We try to run a job on the gpu of the Kalousis gpu on baobab. We are Kalousis’ student and have normally access to that partition.
squeue jobid NODELIST returns to following message:
(Nodes required for job are DOWN, DRAINED or reserved for jobs in higher priority partitions)

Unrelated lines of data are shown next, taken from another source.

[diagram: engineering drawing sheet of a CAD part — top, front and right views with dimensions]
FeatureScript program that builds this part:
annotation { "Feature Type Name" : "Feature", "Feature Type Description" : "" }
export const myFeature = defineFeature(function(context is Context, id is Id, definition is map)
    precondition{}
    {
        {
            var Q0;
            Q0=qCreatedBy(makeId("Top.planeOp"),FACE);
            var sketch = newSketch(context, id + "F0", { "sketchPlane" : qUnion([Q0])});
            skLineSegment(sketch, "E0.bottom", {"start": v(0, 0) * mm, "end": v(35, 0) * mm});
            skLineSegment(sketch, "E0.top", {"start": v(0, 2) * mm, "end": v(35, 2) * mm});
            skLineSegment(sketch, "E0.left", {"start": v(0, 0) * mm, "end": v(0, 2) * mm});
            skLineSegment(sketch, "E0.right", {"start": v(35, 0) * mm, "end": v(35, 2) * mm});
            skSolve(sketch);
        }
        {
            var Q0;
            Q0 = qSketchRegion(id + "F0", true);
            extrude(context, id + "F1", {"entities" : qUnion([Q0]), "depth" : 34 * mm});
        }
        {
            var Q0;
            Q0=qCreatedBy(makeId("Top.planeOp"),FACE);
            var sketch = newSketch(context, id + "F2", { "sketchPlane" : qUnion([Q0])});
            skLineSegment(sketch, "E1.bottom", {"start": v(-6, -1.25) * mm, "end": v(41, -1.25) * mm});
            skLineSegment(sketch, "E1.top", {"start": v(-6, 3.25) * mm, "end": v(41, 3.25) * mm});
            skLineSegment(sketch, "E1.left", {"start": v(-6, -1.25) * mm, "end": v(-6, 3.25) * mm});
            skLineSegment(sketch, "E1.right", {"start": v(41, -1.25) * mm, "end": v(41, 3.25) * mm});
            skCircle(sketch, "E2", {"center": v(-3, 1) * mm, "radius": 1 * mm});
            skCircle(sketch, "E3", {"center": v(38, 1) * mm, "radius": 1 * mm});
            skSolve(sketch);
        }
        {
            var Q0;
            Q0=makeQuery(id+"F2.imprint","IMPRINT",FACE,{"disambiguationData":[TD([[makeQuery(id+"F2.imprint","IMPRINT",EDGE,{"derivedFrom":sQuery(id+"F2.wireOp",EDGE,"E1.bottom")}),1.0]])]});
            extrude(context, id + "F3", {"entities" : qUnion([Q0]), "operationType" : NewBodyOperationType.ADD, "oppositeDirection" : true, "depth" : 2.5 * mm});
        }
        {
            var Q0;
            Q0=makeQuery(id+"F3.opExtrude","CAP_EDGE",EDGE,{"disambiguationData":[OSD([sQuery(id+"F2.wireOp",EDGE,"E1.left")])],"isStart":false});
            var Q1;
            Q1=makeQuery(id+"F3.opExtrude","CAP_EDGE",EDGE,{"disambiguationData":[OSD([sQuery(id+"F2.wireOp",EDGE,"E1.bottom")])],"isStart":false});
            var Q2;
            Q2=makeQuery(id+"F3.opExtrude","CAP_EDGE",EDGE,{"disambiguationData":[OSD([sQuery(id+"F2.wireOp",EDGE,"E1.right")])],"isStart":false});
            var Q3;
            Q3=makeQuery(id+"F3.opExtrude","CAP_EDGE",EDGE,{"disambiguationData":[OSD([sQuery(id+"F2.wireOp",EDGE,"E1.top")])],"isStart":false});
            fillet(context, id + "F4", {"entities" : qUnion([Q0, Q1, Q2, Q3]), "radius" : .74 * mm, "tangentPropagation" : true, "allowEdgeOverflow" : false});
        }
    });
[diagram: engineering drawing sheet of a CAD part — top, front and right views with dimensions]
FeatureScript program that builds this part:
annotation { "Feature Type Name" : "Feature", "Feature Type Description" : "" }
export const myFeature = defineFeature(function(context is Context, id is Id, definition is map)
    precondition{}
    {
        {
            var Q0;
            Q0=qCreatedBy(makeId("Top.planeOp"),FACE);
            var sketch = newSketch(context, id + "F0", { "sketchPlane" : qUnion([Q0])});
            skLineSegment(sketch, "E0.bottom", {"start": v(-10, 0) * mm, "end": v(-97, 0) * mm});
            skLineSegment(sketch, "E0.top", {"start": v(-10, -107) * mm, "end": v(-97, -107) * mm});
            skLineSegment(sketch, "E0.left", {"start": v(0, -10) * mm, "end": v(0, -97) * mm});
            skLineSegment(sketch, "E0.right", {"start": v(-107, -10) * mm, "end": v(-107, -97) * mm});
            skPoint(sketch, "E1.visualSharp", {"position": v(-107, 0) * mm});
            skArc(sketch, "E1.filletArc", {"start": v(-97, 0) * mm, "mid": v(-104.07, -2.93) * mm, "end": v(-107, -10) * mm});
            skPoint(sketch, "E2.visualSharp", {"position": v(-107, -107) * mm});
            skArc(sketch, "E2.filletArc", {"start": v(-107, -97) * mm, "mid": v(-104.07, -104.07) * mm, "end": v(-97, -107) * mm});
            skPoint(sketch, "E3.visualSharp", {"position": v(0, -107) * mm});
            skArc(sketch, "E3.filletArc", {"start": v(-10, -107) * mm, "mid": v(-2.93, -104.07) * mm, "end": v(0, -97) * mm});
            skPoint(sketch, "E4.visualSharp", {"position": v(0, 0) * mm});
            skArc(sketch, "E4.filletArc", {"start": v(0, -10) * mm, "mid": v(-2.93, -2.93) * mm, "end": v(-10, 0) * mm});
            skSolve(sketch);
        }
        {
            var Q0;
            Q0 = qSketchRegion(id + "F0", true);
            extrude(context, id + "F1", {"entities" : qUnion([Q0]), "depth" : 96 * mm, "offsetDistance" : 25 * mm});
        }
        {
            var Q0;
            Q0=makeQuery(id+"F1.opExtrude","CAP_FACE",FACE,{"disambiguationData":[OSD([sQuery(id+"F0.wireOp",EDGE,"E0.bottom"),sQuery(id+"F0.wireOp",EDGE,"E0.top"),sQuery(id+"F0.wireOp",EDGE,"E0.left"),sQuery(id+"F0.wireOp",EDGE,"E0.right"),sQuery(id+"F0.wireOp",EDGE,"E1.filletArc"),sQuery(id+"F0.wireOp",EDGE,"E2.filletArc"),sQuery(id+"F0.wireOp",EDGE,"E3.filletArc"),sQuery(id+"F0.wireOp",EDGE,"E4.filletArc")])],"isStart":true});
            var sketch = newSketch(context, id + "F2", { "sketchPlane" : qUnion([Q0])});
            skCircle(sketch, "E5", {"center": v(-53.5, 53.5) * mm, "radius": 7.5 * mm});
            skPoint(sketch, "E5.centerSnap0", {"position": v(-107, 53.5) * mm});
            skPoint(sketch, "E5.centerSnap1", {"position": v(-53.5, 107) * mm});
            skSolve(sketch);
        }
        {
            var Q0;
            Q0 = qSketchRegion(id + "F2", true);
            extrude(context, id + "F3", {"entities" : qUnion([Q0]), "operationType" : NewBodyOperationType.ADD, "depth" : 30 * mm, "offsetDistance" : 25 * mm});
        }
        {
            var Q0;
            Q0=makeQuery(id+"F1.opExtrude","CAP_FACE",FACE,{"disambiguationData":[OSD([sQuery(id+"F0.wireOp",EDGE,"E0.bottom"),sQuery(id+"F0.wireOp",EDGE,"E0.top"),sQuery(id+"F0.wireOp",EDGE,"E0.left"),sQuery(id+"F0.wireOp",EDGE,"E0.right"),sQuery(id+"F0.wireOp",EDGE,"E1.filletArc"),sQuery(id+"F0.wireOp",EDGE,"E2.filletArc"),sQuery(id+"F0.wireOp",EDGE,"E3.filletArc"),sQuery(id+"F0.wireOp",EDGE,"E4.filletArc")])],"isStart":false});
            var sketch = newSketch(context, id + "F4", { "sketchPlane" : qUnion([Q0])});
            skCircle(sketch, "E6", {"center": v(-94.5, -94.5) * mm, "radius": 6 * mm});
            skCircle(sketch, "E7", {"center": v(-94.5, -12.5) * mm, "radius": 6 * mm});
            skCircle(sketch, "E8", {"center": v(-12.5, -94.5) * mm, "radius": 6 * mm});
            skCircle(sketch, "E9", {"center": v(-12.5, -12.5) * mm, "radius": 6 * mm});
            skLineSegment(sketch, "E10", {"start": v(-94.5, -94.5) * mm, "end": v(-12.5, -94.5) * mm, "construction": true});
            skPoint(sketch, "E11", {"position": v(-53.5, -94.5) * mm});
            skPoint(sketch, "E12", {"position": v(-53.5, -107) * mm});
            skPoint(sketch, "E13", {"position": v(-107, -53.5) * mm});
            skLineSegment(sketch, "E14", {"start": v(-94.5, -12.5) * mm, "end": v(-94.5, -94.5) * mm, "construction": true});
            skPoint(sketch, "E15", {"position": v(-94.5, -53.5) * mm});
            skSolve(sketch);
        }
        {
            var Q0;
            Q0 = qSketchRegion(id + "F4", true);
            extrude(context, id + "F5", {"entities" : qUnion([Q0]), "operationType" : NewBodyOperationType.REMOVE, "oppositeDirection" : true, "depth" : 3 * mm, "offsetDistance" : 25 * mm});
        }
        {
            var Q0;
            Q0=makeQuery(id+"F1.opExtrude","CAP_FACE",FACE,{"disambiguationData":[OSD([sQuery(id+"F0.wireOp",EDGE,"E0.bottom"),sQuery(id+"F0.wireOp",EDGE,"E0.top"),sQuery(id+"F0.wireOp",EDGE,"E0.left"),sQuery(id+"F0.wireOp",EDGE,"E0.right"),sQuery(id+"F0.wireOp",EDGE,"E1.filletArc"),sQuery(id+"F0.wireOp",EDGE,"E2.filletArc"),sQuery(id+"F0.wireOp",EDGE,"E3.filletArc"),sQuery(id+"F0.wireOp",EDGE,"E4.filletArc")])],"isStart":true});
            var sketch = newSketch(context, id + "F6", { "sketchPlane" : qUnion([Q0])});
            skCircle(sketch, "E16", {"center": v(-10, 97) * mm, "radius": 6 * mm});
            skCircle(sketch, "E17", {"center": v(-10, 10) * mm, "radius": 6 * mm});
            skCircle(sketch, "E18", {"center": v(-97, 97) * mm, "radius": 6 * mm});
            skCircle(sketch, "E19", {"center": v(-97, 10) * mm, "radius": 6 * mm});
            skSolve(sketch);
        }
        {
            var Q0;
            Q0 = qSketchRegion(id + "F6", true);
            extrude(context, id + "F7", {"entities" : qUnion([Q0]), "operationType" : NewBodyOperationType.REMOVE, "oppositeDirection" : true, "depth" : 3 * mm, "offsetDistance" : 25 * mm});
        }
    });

The message is independent of the file we try to run.
Thanks for your help.
Yoann
Hi @Yoann.Boget
Root Cause:
You are trying to run a job using the private-kalousis-gpu
When you get this kind of message, you should check the availability of the partition used:
(baobab)-[toto@ login2 ~]$ sinfo -p private-kalousis-gpu
PARTITION AVAIL TIMELIMIT NODES STATE NODELIST
private-kalousis-gpu up 7-00:00:00 1 drain gpu008
You can see that the node is in the DRAIN state. This means that the node is out of production for a specific reason:
Use the -R option to have more informations:
(baobab)-[toto@login2 ~]$ sinfo -p private-kalousis-gpu -R
REASON USER TIMESTAMP NODELIST
health_BEEGFS: TCP c root 2022-09-12T10:48:03 gpu008
you might not understand the REASON but it’s okay. This information is for us.
Resolution:
The node need an Admin intervention. Just wait until the node is available again.